§ 4. Paul Flynn (Newport, West)
What new proposals he has to reduce the use of illegal drugs. 
§ The Parliamentary Under-Secretary of State for the Home Department (Caroline Flint)
As my hon. Friend is aware, the Government's updated drug strategy was launched in December 2002. Recent achievements in reducing drug use and supporting communities include the introduction of the young people's substance misuse plan in April 2003. Since then, we have launched the Frank anti-drugs awareness campaign, and have announced funding for a two-year anti-stigma campaign for relatives of drug misusers. On Thursday, the Prime Minister announced a pilot arrest referral scheme for young people in 10 sites across the UK.
In addition, the criminal justice interventions programme is now fully operational in 30 basic command units. The Home Secretary is due to announce further expansion of the programme in early November. We have also achieved a reduction in waiting times and an 8 per cent. increase in numbers accessing treatment.
§ Paul Flynn
Does my hon. Friend agree that the harshest prohibitionist policies against drugs in Europe for 30 years have, perversely, led to our having the worst drug problems in the entire continent—less than 1,000 drug addicts in the UK in 1970 and more than 250,000 now, and no recreational use of cannabis in this country until after it was prohibited? Is not the Government's stand on the reclassification of cannabis a courageous, practical and intelligent one? Although it is a first baby step, is it not likely to lead to a new direction of policy that will reduce all drug harm?
§ Caroline Flint
The overall aim of our drug strategy is to reduce the harm caused by drugs and, importantly, to reduce the crime caused by those who have drug problems. We do not believe that legalisation is the right step forward. I reaffirm to the House that the reclassification of cannabis in no way legalises cannabis. 8 We are trying to have a mature debate about a highly complex issue. One of the reasons that drugs strategies have failed in the past is that there have been too many gaps through which the people who suffer from addiction fall. Through the criminal justice system and drug action teams, and by working with schools and others, we are trying to make sure that we get the best output from the money that we put in, and above all that we reduce the harm to individuals, their families and the wider community.

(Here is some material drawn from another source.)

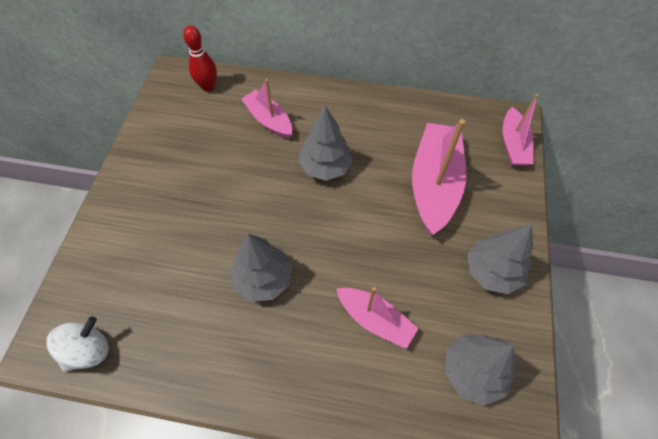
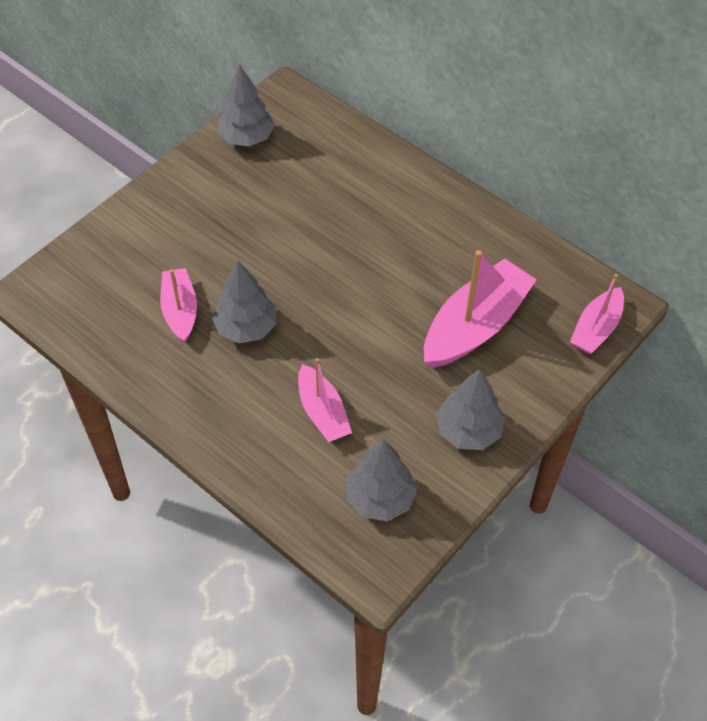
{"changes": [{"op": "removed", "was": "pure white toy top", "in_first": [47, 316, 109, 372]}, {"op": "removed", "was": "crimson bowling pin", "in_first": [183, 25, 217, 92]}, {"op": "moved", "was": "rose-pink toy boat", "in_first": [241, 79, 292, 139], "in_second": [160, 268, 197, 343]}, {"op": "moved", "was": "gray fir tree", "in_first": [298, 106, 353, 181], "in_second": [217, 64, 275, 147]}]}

§ Mr. Patrick McLoughlin (West Derbyshire)
If the Government win the vote on Wednesday, will cannabis be an illegal drug?
§ John Mann (Bassetlaw)
Sweden does it, Australia does it, and now, after years of prevaricating, Bassetlaw is doing it, with GPs taking the lead in treating drug addicts effectively. Would my hon. Friend prefer to wait the two or three years it will take to train more specialist GPs before copying our success, or would she rather give us more money now to evaluate the success and fast-track effective treatment?
§ Caroline Flint
We are keen to see best practice across the country. As Bassetlaw is a near neighbour of mine, I shall study closely what happens there. One thing is sure: we need to look at a range of people working in the field, from the clinical specialists to others who can make sure that we support people as a way of getting them off drugs and out of drugs. I always have an open ear to the comments of my hon. Friend the Member for Bassetlaw (John Mann).
§ Mr. Julian Brazier (Canterbury)
Does the Minister accept that by reclassifying cannabis on Wednesday, the Government will not be doing what the hon. Member for Newport, West (Paul Flynn) would like—fracturing the relationship between hard and soft drug dealing—nor will they be taking the kind of tough measures against all drugs, which the Opposition argue for? Is this not one more example of the fact that the third way is no way at all? Instead of sending out mixed and confusing messages on Wednesday, why does the hon. Lady not provide more drug rehabilitation places?
§ Caroline Flint
I do not accept that. We are providing more places for various forms of treatment. It is not just a matter of residential treatment; it is a matter of what happens to people when they come out of that treatment and how we sustain treatment in the community. That includes dealing with issues such as employment, housing and education. We are not seeking to legalise cannabis by reclassifying it; we are trying to have an important debate based on scientific evidence that looks at the relative harm caused by different types of controlled drugs. The hon. Gentleman and others are guilty of sending out mixed messages, which do not help children, young people and others who expect an honest, frank and realistic attitude to such an important issue.